On October 2, 2008 Pegasystems announced a version of its suite it calls “BPM Platform as a Service (PaaS).” I caught up with the company’s development and marketing guys to better understand what it was all about. The line in the announcement that confused me was that the “new platform delivers BPM as a service without the risks of traditional software-as-a-service (SaaS) offerings.” Traditional and SaaS were not words that I tend to put together—and I kind of think of SaaS as riskless because you pay for modern SaaS as you go along.
So I needed to understand these risks a little better. It turns out Pegasystems has an interesting story although I would have worded it a little differently. Its business process management (BPM) suite was architected and built for multiple instances although that feature hasn’t meant a lot to most BPM users in general because they tend to install BPM departmentally, in “silos,” as Pegasystems characterizes it. This Pegasystems capability was even “certified” by IBM a few years back when IBM was calling “cloud computing” “grid computing” (after IBM called it “on demand” computing I guess).
Despite IBM’s playing three-card monte with the concept, Pegasystems’ technical achievement is non-trivial.
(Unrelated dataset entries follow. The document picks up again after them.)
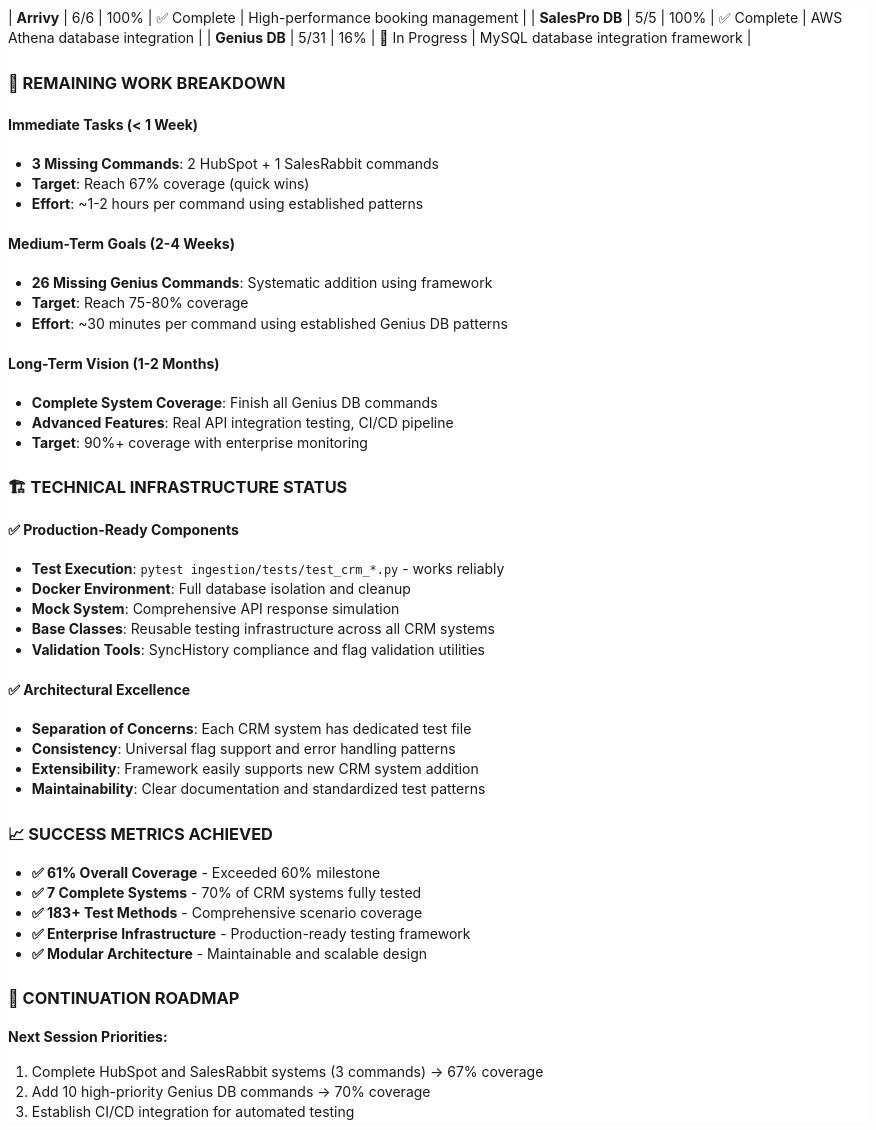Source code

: | **Arrivy** | 6/6 | 100% | ✅ Complete | High-performance booking management |
| **SalesPro DB** | 5/5 | 100% | ✅ Complete | AWS Athena database integration |
| **Genius DB** | 5/31 | 16% | 🔄 In Progress | MySQL database integration framework |

### **🎯 REMAINING WORK BREAKDOWN**

#### **Immediate Tasks (< 1 Week)**
- **3 Missing Commands**: 2 HubSpot + 1 SalesRabbit commands
- **Target**: Reach 67% coverage (quick wins)
- **Effort**: ~1-2 hours per command using established patterns

#### **Medium-Term Goals (2-4 Weeks)**  
- **26 Missing Genius Commands**: Systematic addition using framework
- **Target**: Reach 75-80% coverage  
- **Effort**: ~30 minutes per command using established Genius DB patterns

#### **Long-Term Vision (1-2 Months)**
- **Complete System Coverage**: Finish all Genius DB commands
- **Advanced Features**: Real API integration testing, CI/CD pipeline
- **Target**: 90%+ coverage with enterprise monitoring

### **🏗️ TECHNICAL INFRASTRUCTURE STATUS**

#### **✅ Production-Ready Components**
- **Test Execution**: `pytest ingestion/tests/test_crm_*.py` - works reliably
- **Docker Environment**: Full database isolation and cleanup
- **Mock System**: Comprehensive API response simulation  
- **Base Classes**: Reusable testing infrastructure across all CRM systems
- **Validation Tools**: SyncHistory compliance and flag validation utilities

#### **✅ Architectural Excellence**
- **Separation of Concerns**: Each CRM system has dedicated test file
- **Consistency**: Universal flag support and error handling patterns
- **Extensibility**: Framework easily supports new CRM system addition
- **Maintainability**: Clear documentation and standardized test patterns

### **📈 SUCCESS METRICS ACHIEVED**

- **✅ 61% Overall Coverage** - Exceeded 60% milestone
- **✅ 7 Complete Systems** - 70% of CRM systems fully tested  
- **✅ 183+ Test Methods** - Comprehensive scenario coverage
- **✅ Enterprise Infrastructure** - Production-ready testing framework
- **✅ Modular Architecture** - Maintainable and scalable design

### **🚀 CONTINUATION ROADMAP**

**Next Session Priorities:**
1. Complete HubSpot and SalesRabbit systems (3 commands) → 67% coverage
2. Add 10 high-priority Genius DB commands → 70% coverage  
3. Establish CI/CD integration for automated testing
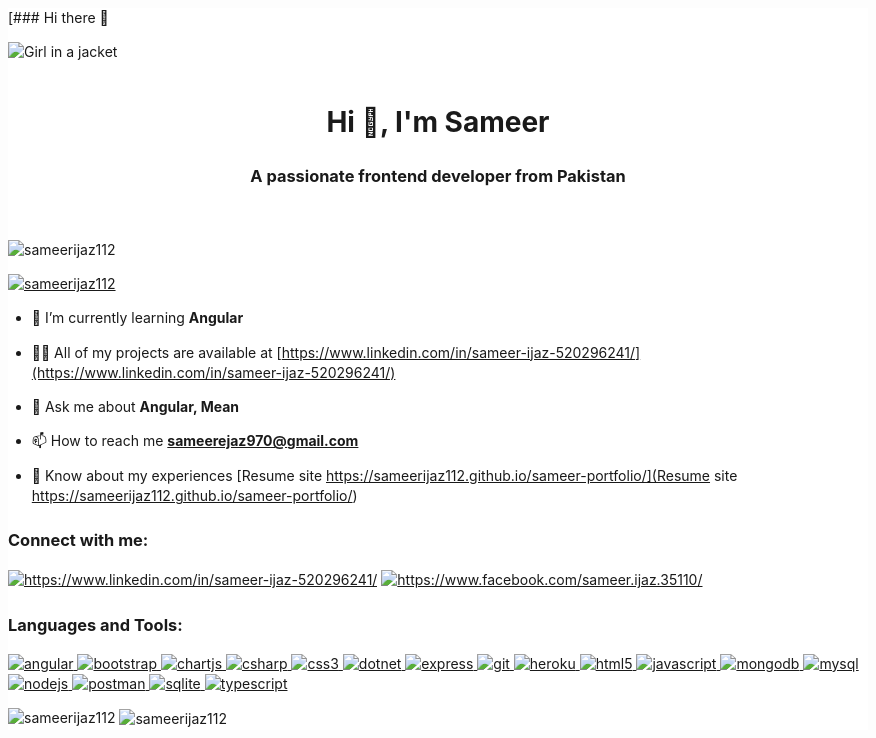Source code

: [### Hi there 👋


<img src="https://media0.giphy.com/media/RbDKaczqWovIugyJmW/giphy.gif?cid=ecf05e47e6olwqtvu5en5xilsvllmtcfobiil9k1svf8cqo4&rid=giphy.gif&ct=g" alt="Girl in a jacket" width="100%">
<h1 align="center">Hi 👋, I'm Sameer</h1>
<h3 align="center">A passionate frontend developer from Pakistan</h3>
<img src="https://media1.giphy.com/media/i4MAH84pqe2m2aVojc/giphy.gif?cid=ecf05e47a95zr0i5opv482cziss2ssnxowzme44qqhcblo07&rid=giphy.gif&ct=g" alt="" width="500">

<p align="left"> <img src="https://komarev.com/ghpvc/?username=sameerijaz112&label=Profile%20views&color=0e75b6&style=flat" alt="sameerijaz112" /> </p>

<p align="left"> <a href="https://github.com/ryo-ma/github-profile-trophy"><img src="https://github-profile-trophy.vercel.app/?username=sameerijaz112" alt="sameerijaz112" /></a> </p>

- 🌱 I’m currently learning **Angular**

- 👨‍💻 All of my projects are available at [https://www.linkedin.com/in/sameer-ijaz-520296241/](https://www.linkedin.com/in/sameer-ijaz-520296241/)

- 💬 Ask me about **Angular, Mean**

- 📫 How to reach me **sameerejaz970@gmail.com**

- 📄 Know about my experiences [Resume site https://sameerijaz112.github.io/sameer-portfolio/](Resume site https://sameerijaz112.github.io/sameer-portfolio/)

<h3 align="left">Connect with me:</h3>
<p align="left">
<a href="https://linkedin.com/in/https://www.linkedin.com/in/sameer-ijaz-520296241/" target="blank"><img align="center" src="https://raw.githubusercontent.com/rahuldkjain/github-profile-readme-generator/master/src/images/icons/Social/linked-in-alt.svg" alt="https://www.linkedin.com/in/sameer-ijaz-520296241/" height="30" width="40" /></a>
<a href="https://fb.com/https://www.facebook.com/sameer.ijaz.35110/" target="blank"><img align="center" src="https://raw.githubusercontent.com/rahuldkjain/github-profile-readme-generator/master/src/images/icons/Social/facebook.svg" alt="https://www.facebook.com/sameer.ijaz.35110/" height="30" width="40" /></a>
</p>

<h3 align="left">Languages and Tools:</h3>
<p align="left"> <a href="https://angular.io" target="_blank" rel="noreferrer"> <img src="https://angular.io/assets/images/logos/angular/angular.svg" alt="angular" width="40" height="40"/> </a> <a href="https://getbootstrap.com" target="_blank" rel="noreferrer"> <img src="https://raw.githubusercontent.com/devicons/devicon/master/icons/bootstrap/bootstrap-plain-wordmark.svg" alt="bootstrap" width="40" height="40"/> </a> <a href="https://www.chartjs.org" target="_blank" rel="noreferrer"> <img src="https://www.chartjs.org/media/logo-title.svg" alt="chartjs" width="40" height="40"/> </a> <a href="https://www.w3schools.com/cs/" target="_blank" rel="noreferrer"> <img src="https://raw.githubusercontent.com/devicons/devicon/master/icons/csharp/csharp-original.svg" alt="csharp" width="40" height="40"/> </a> <a href="https://www.w3schools.com/css/" target="_blank" rel="noreferrer"> <img src="https://raw.githubusercontent.com/devicons/devicon/master/icons/css3/css3-original-wordmark.svg" alt="css3" width="40" height="40"/> </a> <a href="https://dotnet.microsoft.com/" target="_blank" rel="noreferrer"> <img src="https://raw.githubusercontent.com/devicons/devicon/master/icons/dot-net/dot-net-original-wordmark.svg" alt="dotnet" width="40" height="40"/> </a> <a href="https://expressjs.com" target="_blank" rel="noreferrer"> <img src="https://raw.githubusercontent.com/devicons/devicon/master/icons/express/express-original-wordmark.svg" alt="express" width="40" height="40"/> </a> <a href="https://git-scm.com/" target="_blank" rel="noreferrer"> <img src="https://www.vectorlogo.zone/logos/git-scm/git-scm-icon.svg" alt="git" width="40" height="40"/> </a> <a href="https://heroku.com" target="_blank" rel="noreferrer"> <img src="https://www.vectorlogo.zone/logos/heroku/heroku-icon.svg" alt="heroku" width="40" height="40"/> </a> <a href="https://www.w3.org/html/" target="_blank" rel="noreferrer"> <img src="https://raw.githubusercontent.com/devicons/devicon/master/icons/html5/html5-original-wordmark.svg" alt="html5" width="40" height="40"/> </a> <a href="https://developer.mozilla.org/en-US/docs/Web/JavaScript" target="_blank" rel="noreferrer"> <img src="https://raw.githubusercontent.com/devicons/devicon/master/icons/javascript/javascript-original.svg" alt="javascript" width="40" height="40"/> </a> <a href="https://www.mongodb.com/" target="_blank" rel="noreferrer"> <img src="https://raw.githubusercontent.com/devicons/devicon/master/icons/mongodb/mongodb-original-wordmark.svg" alt="mongodb" width="40" height="40"/> </a> <a href="https://www.mysql.com/" target="_blank" rel="noreferrer"> <img src="https://raw.githubusercontent.com/devicons/devicon/master/icons/mysql/mysql-original-wordmark.svg" alt="mysql" width="40" height="40"/> </a> <a href="https://nodejs.org" target="_blank" rel="noreferrer"> <img src="https://raw.githubusercontent.com/devicons/devicon/master/icons/nodejs/nodejs-original-wordmark.svg" alt="nodejs" width="40" height="40"/> </a> <a href="https://postman.com" target="_blank" rel="noreferrer"> <img src="https://www.vectorlogo.zone/logos/getpostman/getpostman-icon.svg" alt="postman" width="40" height="40"/> </a> <a href="https://www.sqlite.org/" target="_blank" rel="noreferrer"> <img src="https://www.vectorlogo.zone/logos/sqlite/sqlite-icon.svg" alt="sqlite" width="40" height="40"/> </a> <a href="https://www.typescriptlang.org/" target="_blank" rel="noreferrer"> <img src="https://raw.githubusercontent.com/devicons/devicon/master/icons/typescript/typescript-original.svg" alt="typescript" width="40" height="40"/> </a> </p>

<p><img align="left" src="https://github-readme-stats.vercel.app/api/top-langs?username=sameerijaz112&show_icons=true&locale=en&layout=compact" alt="sameerijaz112" /></p>

<p>&nbsp;<img align="center" src="https://github-readme-stats.vercel.app/api?username=sameerijaz112&show_icons=true&locale=en" alt="sameerijaz112" /></p>
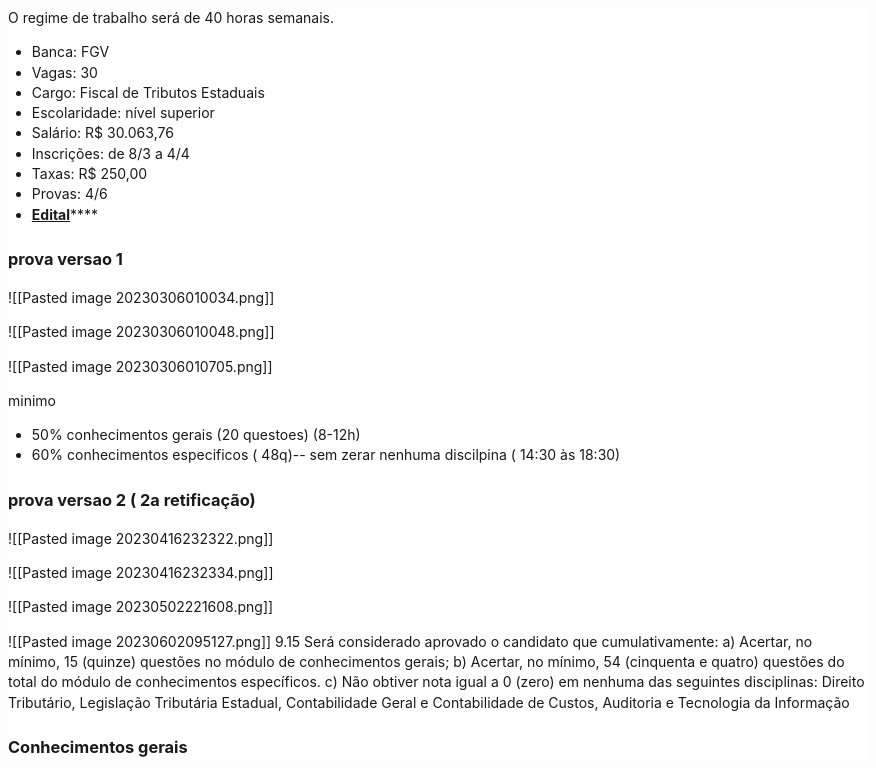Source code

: 
O regime de trabalho será de 40 horas semanais.

-   Banca: FGV
-   Vagas: 30
-   Cargo: Fiscal de Tributos Estaduais
-   Escolaridade: nível superior
-   Salário: R$ 30.063,76
-   Inscrições: de 8/3 a 4/4
-   Taxas: R$ 250,00
-   Provas: 4/6
-   **[Edital](https://cdn.direcaoconcursos.com.br/uploads/2023/03/editalsefazmt.pdf)******


### prova versao 1

![[Pasted image 20230306010034.png]]

![[Pasted image 20230306010048.png]]

![[Pasted image 20230306010705.png]]

minimo 
- 50% conhecimentos gerais (20 questoes) (8-12h)
- 60% conhecimentos especificos ( 48q)-- sem zerar nenhuma discilpina ( 14:30 às 18:30)




### prova versao 2 ( 2a retificação)
![[Pasted image 20230416232322.png]]



![[Pasted image 20230416232334.png]]


![[Pasted image 20230502221608.png]]

![[Pasted image 20230602095127.png]]
9.15 Será considerado aprovado o candidato que cumulativamente: 
	a) Acertar, no mínimo, 15 (quinze) questões no módulo de conhecimentos gerais; 
	b) Acertar, no mínimo, 54 (cinquenta e quatro) questões do total do módulo de conhecimentos específicos. 
	c) Não obtiver nota igual a 0 (zero) em nenhuma das seguintes disciplinas: 
		Direito Tributário, 
		Legislação Tributária Estadual, 
		Contabilidade Geral e Contabilidade de Custos, 
		Auditoria e 
		Tecnologia da Informação


### Conhecimentos gerais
This feature allowed Pega to make some changes to its execution engine to allow different JVMs to share corporate assets (processes, business rules, UI components, integration components, and data structures) among multiple BPM instances in one organization.
So despite the fact that the property-insurance claims-processing BPM application is fundamentally different than an application to support independent agents, they can both use the same customer-account definition, the same process to change an address, and so forth. While IT departments have been able to set up such a multiple instance configuration for a number of years, Pegasystems also reduced the effort the IT department would have to put into this work, adding tools and an administrative console to clone one application to another and to streamline the instantiation process.
So what’s this got to do with the risks of SaaS, I ask? Well this all depends on how you define SaaS. To the extent that some software sold as a service provides one-size-fits-all functionality, I understand Pegasystems knock on the term. But I don’t like to paint SaaS with such a broad brush. I’d look at it another way: Pegasystems may have just enabled some Pegasystems systems-integration and business process outsourcing partners to get into the SaaS business model very cost effectively.
Look for a Pegasystems-enabled BPM-as-a-Service capability in your industry some time in 2009. It could be just what your company needs in a down economy.